E questi sono stati forse più felici degli altri, perché non hanno mai ceduto alle lusinghe del potere, alla bramosia del denaro più o meno facile, ed hanno saputo accontentarsi di quel poco di più che spinge sì al desiderio, ma senza esagerare: sono stati i “calvinisti”, gente che ha valorizzato il dare in mezzo ad una società che invece lucrava per interesse personale anche sugli aiuti umanitari ai bisognosi.
Alla fine di una vita, ciò che conta è avere amato, è la cifra della saggezza dei benefattori e dei generosi felici.

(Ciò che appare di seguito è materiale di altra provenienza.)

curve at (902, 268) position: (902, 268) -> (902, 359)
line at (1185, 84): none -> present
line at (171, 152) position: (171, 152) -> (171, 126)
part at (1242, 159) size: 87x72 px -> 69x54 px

L’arte è stata la parte emblematica di questi cambiamenti; per quel che credo, il miglior riformista, antesignano dei tempi, è stato Pablo Picasso, che ha impiegato una vita a tornare a dipingere (e sentire, dunque) come un bambino, alienando quindi tutto il superfluo (almeno nella pittura) per dipingere con un tratto l’essenza.
Via via diversi autori ed artisti hanno dipinto, scolpito, tagliato, inciso un mondo di essenzialità, di segni, di materiali comuni (Burri, Fontana, Guttuso, etc.).
Questo movimento culturale ed artistico è stato prodromo del nuovo senso del gusto, del piacere del bello, dell’essenza delle cose, scevro degli orpelli e delle ridondanze; si è andati alla ricerca della “sostanza” più che dell’apparenza, della solidità più che del “far vedere” (Coco Chanel diceva: “la moda passa, la classe resta”), della semplicità d’uso più che della tecnologia esasperata.
Adesso è in corso una ulteriore revisione di immediatezza, semplificazione, nella vita quotidiana come anche nella moda, nell’architettura, nell’arte moderna e contemporanea.
Perché probabilmente la vera libertà consiste nell’affrancarsi dal bisogno in senso lato, economico innanzi tutto, ma più generalmente non elemosinare amore, affetto ad altri; essere padroni della percezione positiva del proprio corpo, della salute, del benessere, che significa essere in equilibrio consapevole con sé stessi e con chi ci circonda, mondo animale e vegetale che sia, basta ogni tanto abbracciare un albero e “sentirlo”;
bando alla ridondanza, essere più modesti, molto attenti allo spreco, coscienti dell’impronta ecologica che ognuno di noi imprime nel mondo.
Che significa “bisogna essere attenti al benessere interiore, al benessere non visibile?” Ci dobbiamo rifare alla capacità di sentirsi bene, non di dimostrare di sentirsi bene, in una parola la “positiva interazione consapevole e soddisfacente con sé stessi e con l’ambiente”,
ovvero vivere uno stato di equilibrio dinamico, fisico e mentale, sempre teso verso la novità del futuro, ma altrettanto criticamente attento a non chiedere troppo, a non accumulare ciò che non serve, a giovarsi solo di ciò che piace, a concedere una parte del nostro banchetto a chi ha meno.
Un proverbio africano dice: se vuoi andare veloce cammina da solo, se vuoi andare lontano camminare in gruppo.
Rapportato a noi: siamo una piccola parte del mondo, siamo ontogenesi e filogenesi, siamo angeli con un’ala soltanto e per volare dobbiamo restare uniti a qualcuno. Siamo in volo tra le epoche, cadere è solo un attimo.
La bellezza è tenersi in equilibrio, sereni e felici, sorridendo alla vita, volendo bene agli altri, amando il mondo.